[Selected excerpt — start]

# Microtask 4

## Aim

Produce a listing of repositories, as a table and as CSV file, with the number of commits authored, issues opened, and pull/merge requests opened, during the last three months, ordered by the total number (commits plus issues plus pull requests). Use plain Python3 (eg, no Pandas) for this.

### Retrieving Data from OmegaUp

From the command line run Perceval on the github repositories to analyze, to produce a file with JSON documents for all its issues (the list obtained contains the pull request also), one per line (git-commits.json).


Syntax for using Perceval for Github
`perceval github owner repository [--sleep-for-rate] [-t XXXXX]`


Date of Retrieval: 1st March 2019
##### Example:

`$ perceval github --json-line -category pull_request omegaup omegaup --sleep-for-rate -t a247a6b7d506736da6d653cddc060a96bfbd9cb3 > data_source.json`

`$ perceval github --json-line -category issue omegaup omegaup --sleep-for-rate -t a247a6b7d506736da6d653cddc060a96bfbd9cb3 >> data_source.json`

Gets the information about Pull Request and Issues from Github

###### Current Problem With Perceval    
    The Existing Problem with Perceval is that when running the above command with category issue it also 
    fetches the pull request because the github api returns the pull request under issues. For Ex 
   ##### https://api.github.com/repos/omegaup/omegaup/issues/2378
    
    This is a pull request but in url you can see it is returned as issue
   
    So we have to remove the duplicates (done in __init__() function)
    
    

`$ perceval git --json-line https://github.com/omegaup/omegaup >> data_source.json`

    Gets the information about Commits from Github

----------------------------------------------------------------------------------------
--sleep-for-rate To avoid having perceval exiting when the rate limit is exceeded

-t is token for Github API

In [60]:
import json
import datetime
import dateutil.relativedelta
import re
from copy import deepcopy
from dateutil import parser
import pandas as pd

import warnings ## to ignore warnings that come in importing pandas
warnings.filterwarnings("ignore", message="numpy.dtype size changed")

## Summarize Function

#### @arguments 

<b>line</b>: item to be summarized<br>
<b>type</b>: type of item(commit,issue,pull_request)

[Selected excerpt — finish]
[Supplied information — start]

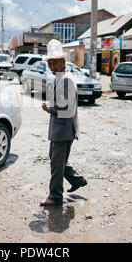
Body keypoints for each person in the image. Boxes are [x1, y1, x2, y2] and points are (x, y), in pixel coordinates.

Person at [40, 39, 87, 206]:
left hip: (63, 130)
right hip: (63, 129)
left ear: (63, 62)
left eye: (54, 64)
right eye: (49, 64)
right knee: (56, 159)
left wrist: (49, 108)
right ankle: (77, 180)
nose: (51, 68)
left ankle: (55, 196)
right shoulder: (62, 77)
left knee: (56, 164)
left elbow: (65, 106)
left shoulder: (66, 79)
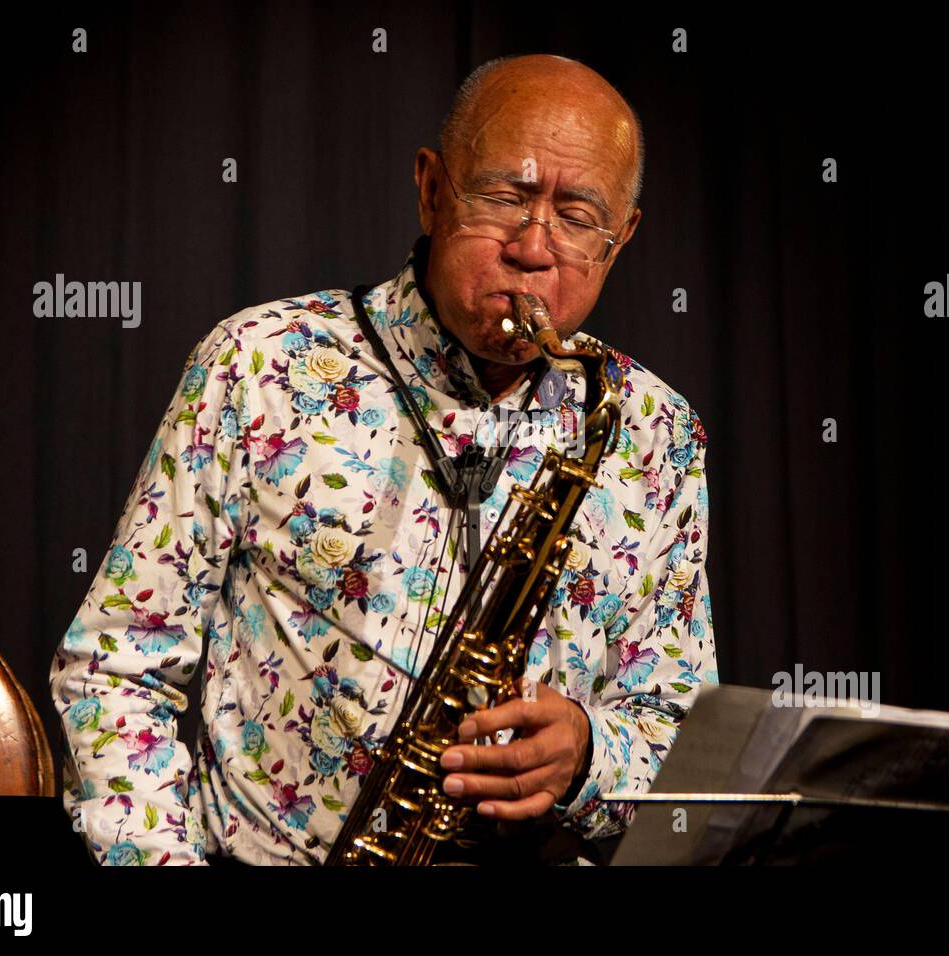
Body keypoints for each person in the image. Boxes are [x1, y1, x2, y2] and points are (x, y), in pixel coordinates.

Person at [50, 53, 717, 866]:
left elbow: (680, 740)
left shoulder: (653, 427)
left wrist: (587, 756)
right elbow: (114, 671)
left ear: (624, 237)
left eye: (577, 216)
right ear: (433, 189)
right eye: (505, 197)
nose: (533, 250)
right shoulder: (259, 363)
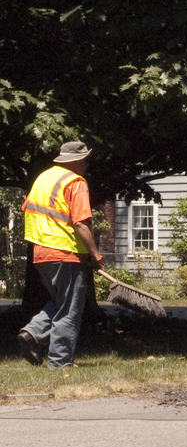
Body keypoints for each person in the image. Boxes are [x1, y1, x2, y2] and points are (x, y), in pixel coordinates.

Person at [18, 141, 103, 368]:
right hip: (66, 252)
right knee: (70, 310)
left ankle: (32, 333)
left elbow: (26, 208)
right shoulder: (76, 182)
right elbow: (81, 223)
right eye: (84, 159)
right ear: (74, 162)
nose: (86, 164)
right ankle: (60, 363)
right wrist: (95, 254)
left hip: (41, 253)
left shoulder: (43, 178)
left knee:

[Supplied information — finish]

Exercise:
Answer from the Microtask 4 text:
1. Over what time span should the commits, issues and pull requests be counted?
2. What date of retrieval does it give?
3. Which option keeps Perceval from exiting when the rate limit is exceeded?

Answer for this exercise:
1. The last three months.
2. 1st March 2019.
3. --sleep-for-rate